# TEXT SECTION
Both the images (X, [3, 256, 256]) and the masks (y, [256, 256]) are uint8 in their raw form. The masks only contain 0 or 255 which corresponds to cell and not cell, respectively.

Dataset and loader:
dblock = DataBlock(blocks = (ImageBlock, MaskBlock),
get_items = get_image_files,
get_y= get_y_fn,
item_tfms = RandomCrop(INPUT_SHAPE),
batch_tfms = aug_transforms()
)
dset = dblock.datasets(rawPath)
dls = dblock.dataloaders(rawPath, bs=16)

Network:
encoder = nn.Sequential(*list(resnet18(pretrained=pretrained).children())[:-2])
resm = DynamicUnet(encoder, 1, (INPUT_SHAPE,INPUT_SHAPE))
resm.cuda()

Learner:
learn = Learner(dls, resm, loss_func=BCEWithLogitsLossFlat(), opt_func = Adam, metrics=accuracy)

# INFORMATION SUPPLIED
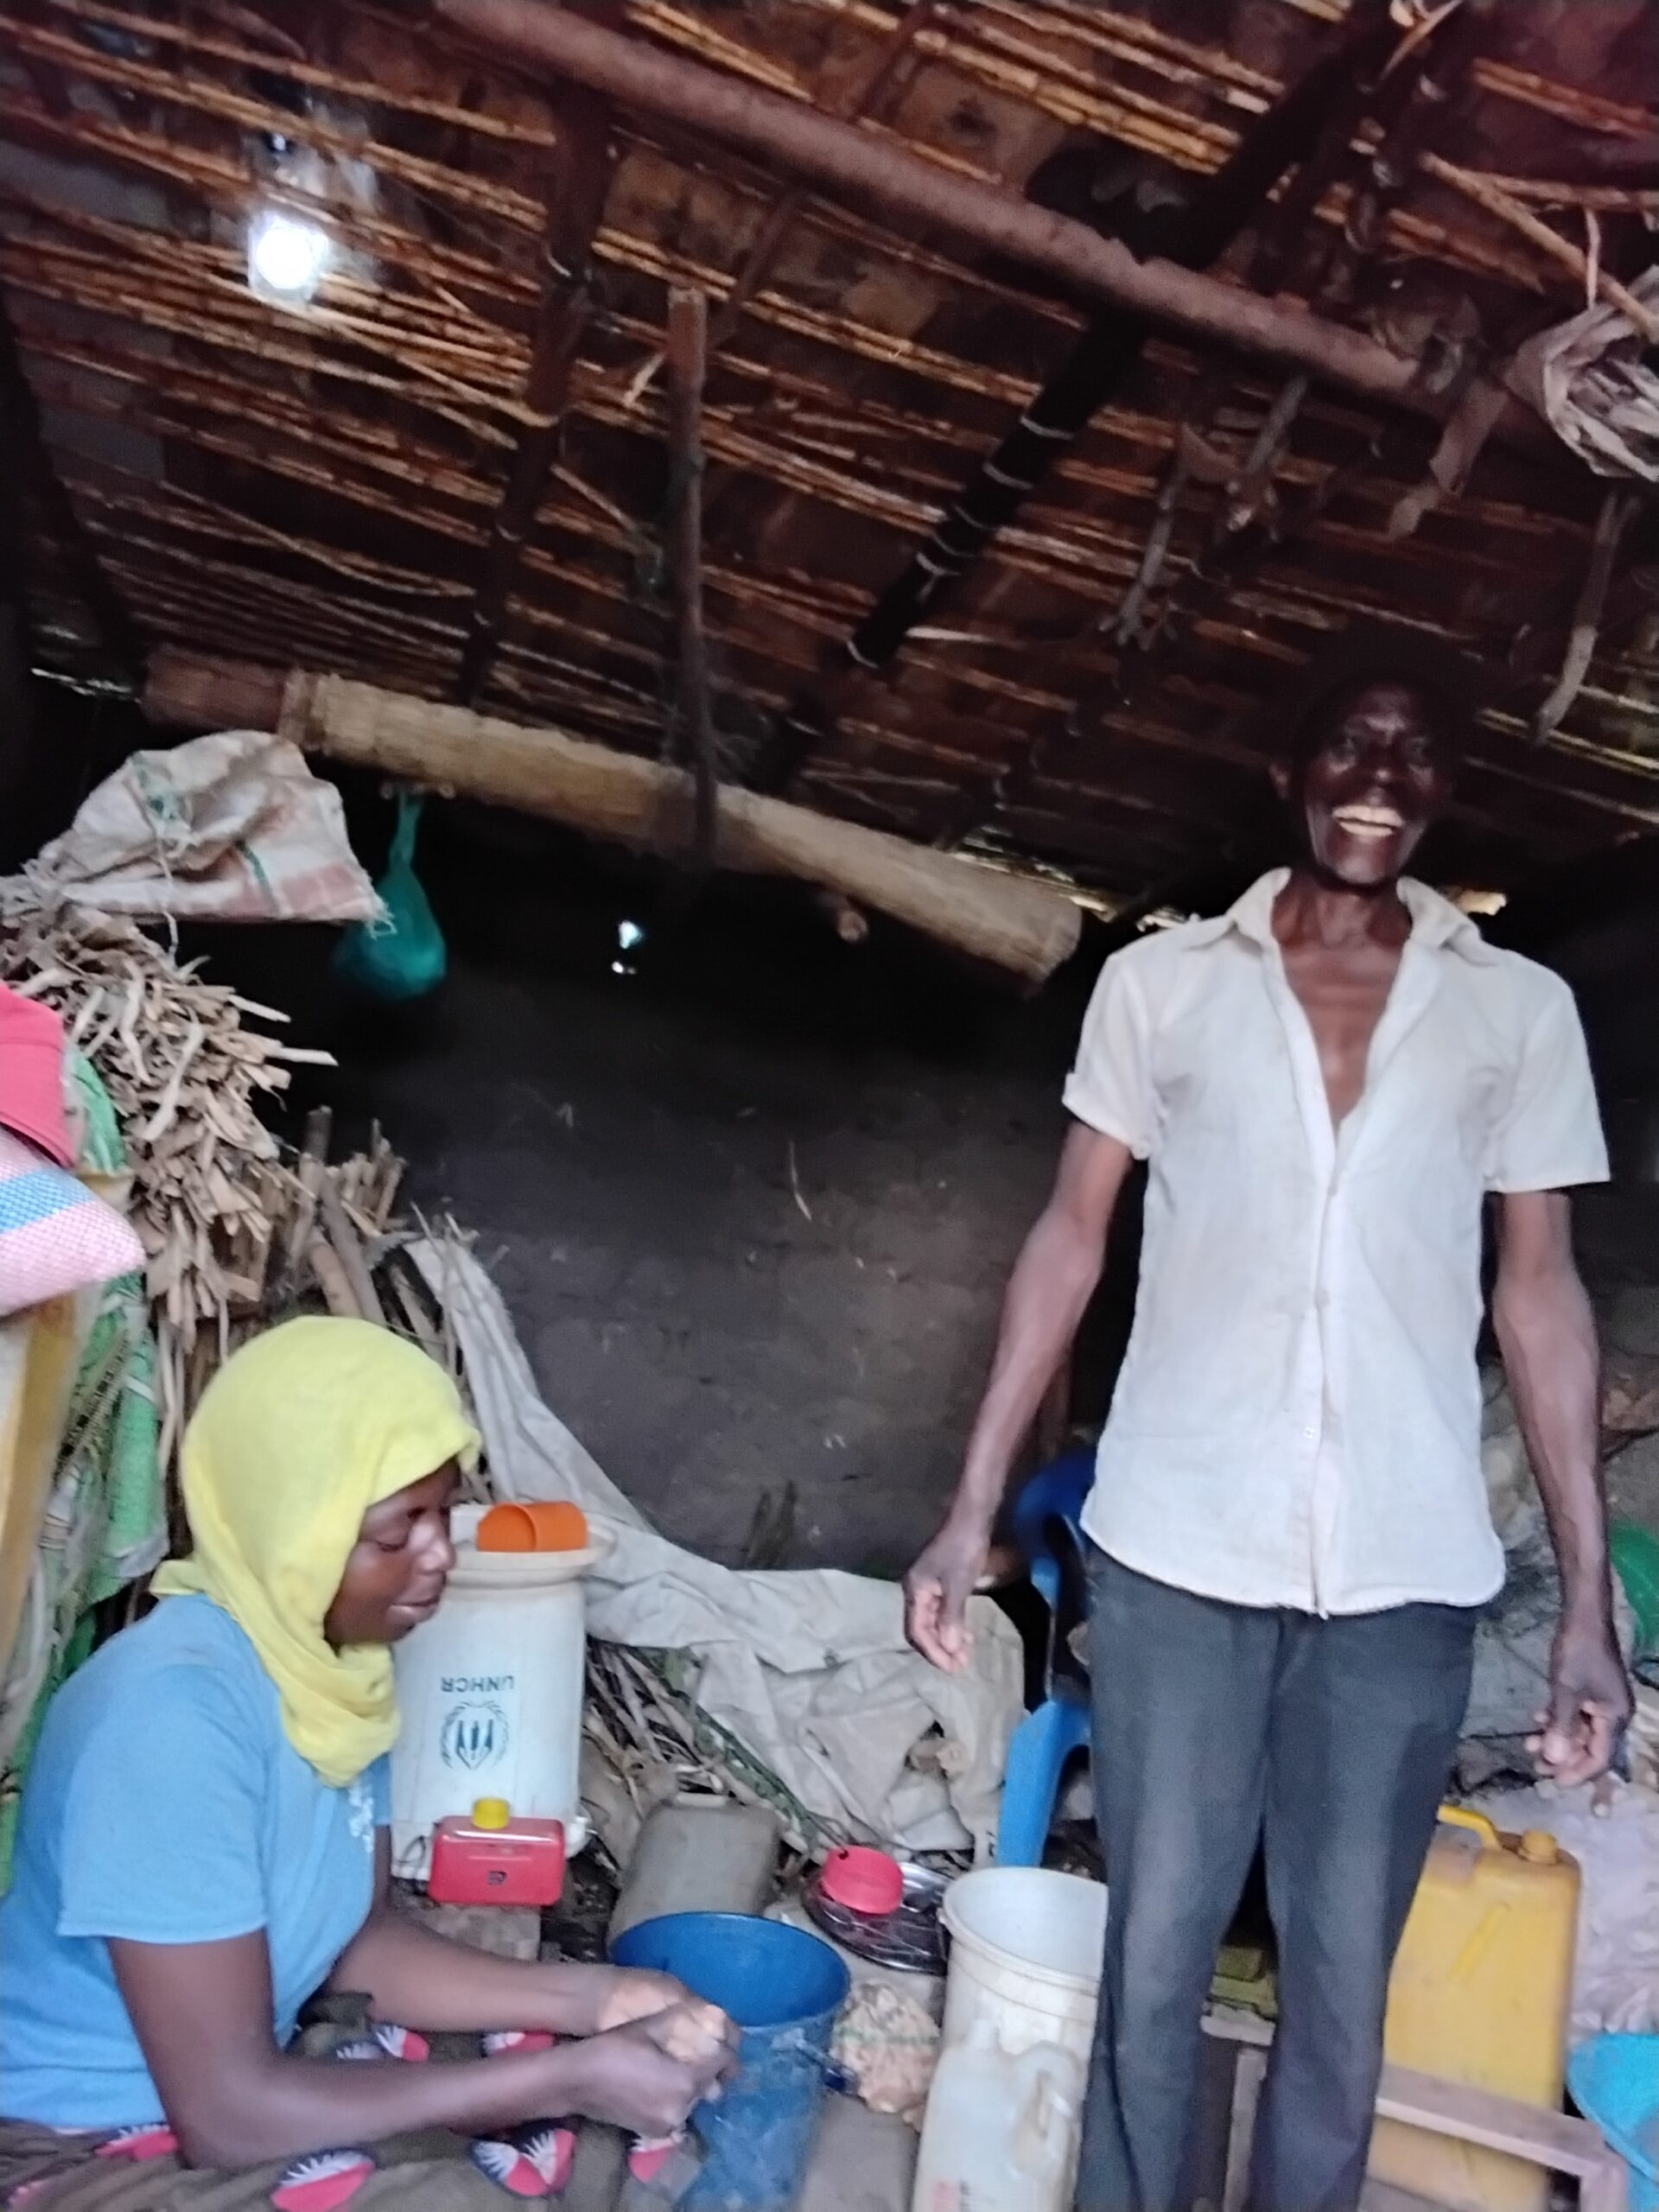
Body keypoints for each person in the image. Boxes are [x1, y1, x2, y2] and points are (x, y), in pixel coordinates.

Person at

# WHAT THIS EXERCISE ASKS
a. In the segmentation setup text, what data type do the raw images and masks have?
b. Extend the segmentation setup text past its final line.
The data is unrelated to the segmentation setup text.

# WRITTEN RESPONSES
a. Both are uint8.

b.
When metrics = accuracy, I get this error message:
AssertionError: ==:
4096
1048576

I believe this is something to do with the flattening that the loss function does as 4096 = 16 * 256 = bs * image_side, and 1048576 = 256 * 256 * 16. However, I don’t understand why using the flat loss would mean I can’t use accuracy or other metrics.
I choseBCEWithLogitsLossFlat() as this is a binary task and the input is not one-hot encoded.

When metrics = None, I get this from the learn.fit_one_cycle() command.

The more epochs I train for, the worse it gets.

Can anyone see where I am going wrong?